Exercise prompt. Once the pictures are removed, restate the listing word for word.

Material provided.

────────────────

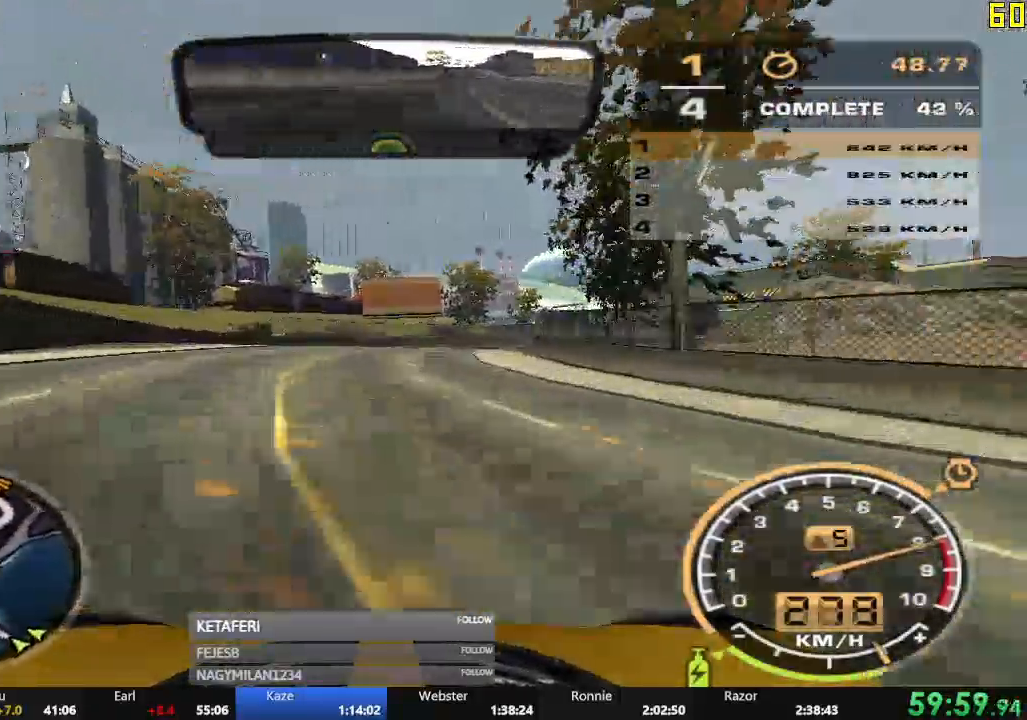
{"buttons": ["R2"], "left_stick": "center", "events": [[417, "left_stick", "center"]]}
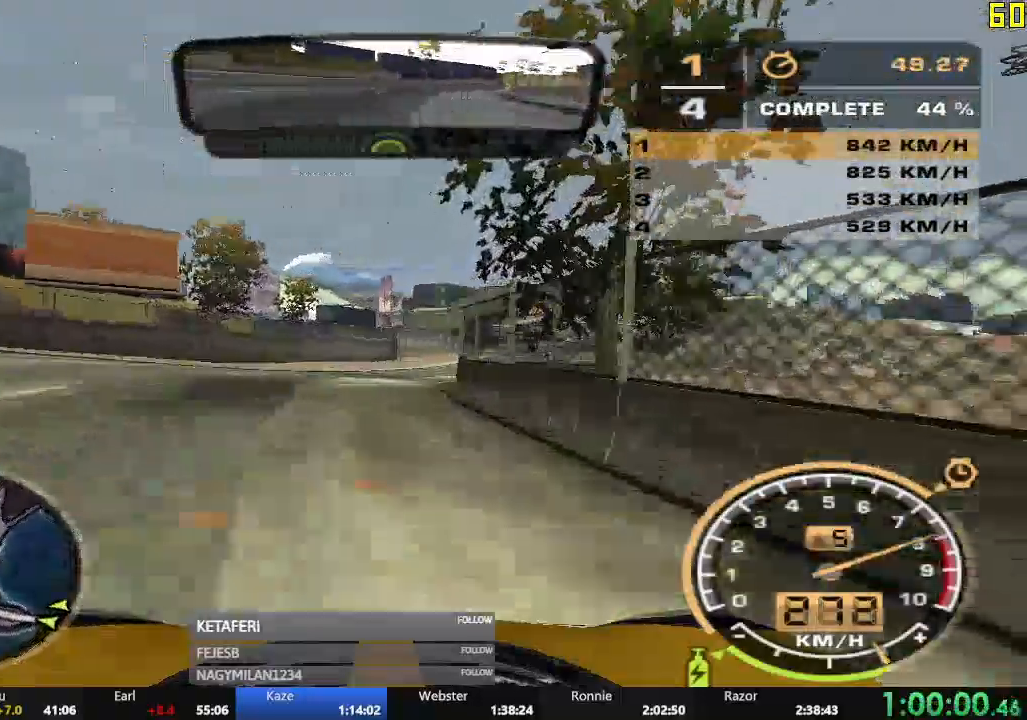
{"buttons": ["R2"], "left_stick": "right", "events": [[150, "left_stick", "right"]]}
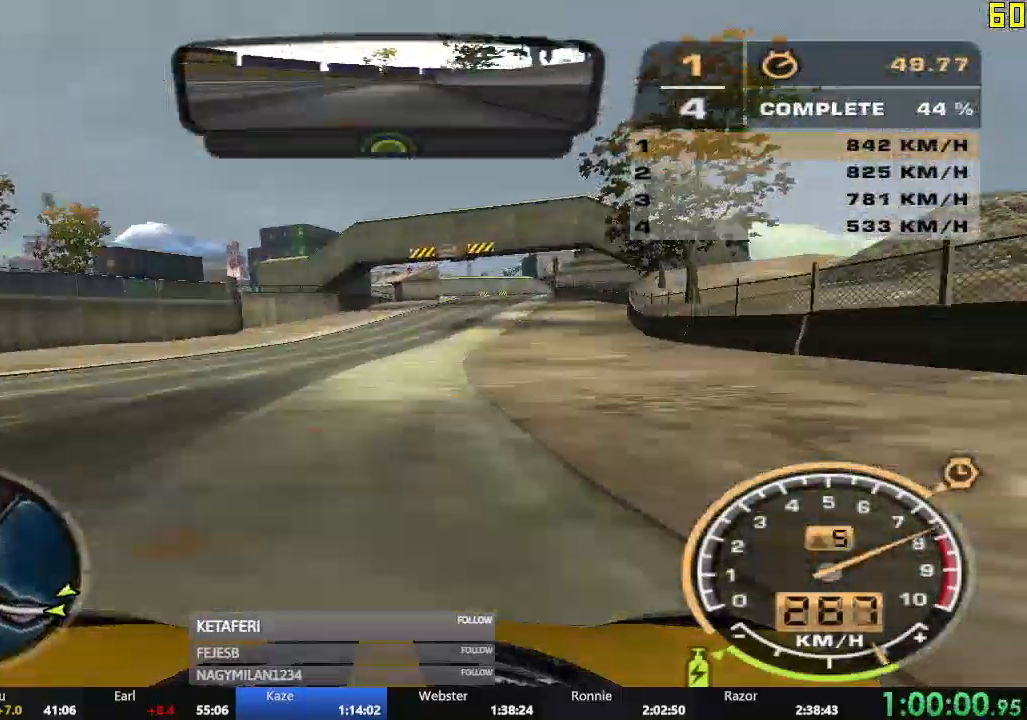
{"buttons": ["R2"], "left_stick": "left", "events": [[200, "left_stick", "center"], [367, "left_stick", "left"]]}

────────────────

Exercise result.
{"buttons": ["R2"], "left_stick": "center", "events": [[417, "left_stick", "center"]]}
{"buttons": ["R2"], "left_stick": "right", "events": [[150, "left_stick", "right"]]}
{"buttons": ["R2"], "left_stick": "left", "events": [[200, "left_stick", "center"], [367, "left_stick", "left"]]}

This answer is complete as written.